(Records to process Opens)

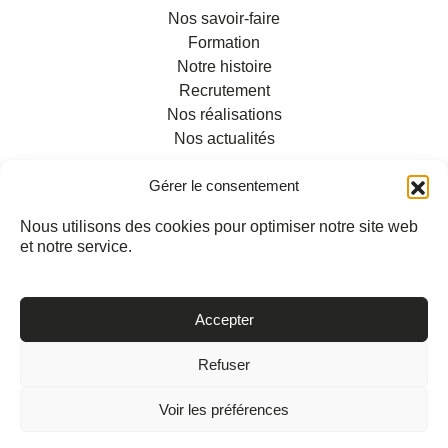
Nos savoir-faire
Formation
Notre histoire
Recrutement
Nos réalisations
Nos actualités
Gérer le consentement
Nous utilisons des cookies pour optimiser notre site web
et notre service.
INFORMATIONS
Contact
Accepter
Données personnelles
Mentions légales
Refuser
Voir les préférences
Une création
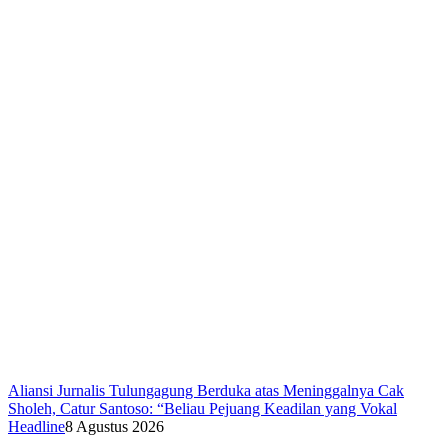
Aliansi Jurnalis Tulungagung Berduka atas Meninggalnya Cak
Sholeh, Catur Santoso: “Beliau Pejuang Keadilan yang Vokal
Headline
8 Agustus 2026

(Records to process Closes)

__Job__: Please give the lines of text read from the material as a JSON list of strings, one string per line, leaving out blank lines and the pictures.

__Solution to this problem__:
[
  "Nos savoir-faire",
  "Formation",
  "Notre histoire",
  "Recrutement",
  "Nos réalisations",
  "Nos actualités",
  "Gérer le consentement",
  "Nous utilisons des cookies pour optimiser notre site web",
  "et notre service.",
  "INFORMATIONS",
  "Contact",
  "Accepter",
  "Données personnelles",
  "Mentions légales",
  "Refuser",
  "Voir les préférences",
  "Une création",
  "Aliansi Jurnalis Tulungagung Berduka atas Meninggalnya Cak",
  "Sholeh, Catur Santoso: “Beliau Pejuang Keadilan yang Vokal",
  "Headline",
  "8 Agustus 2026"
]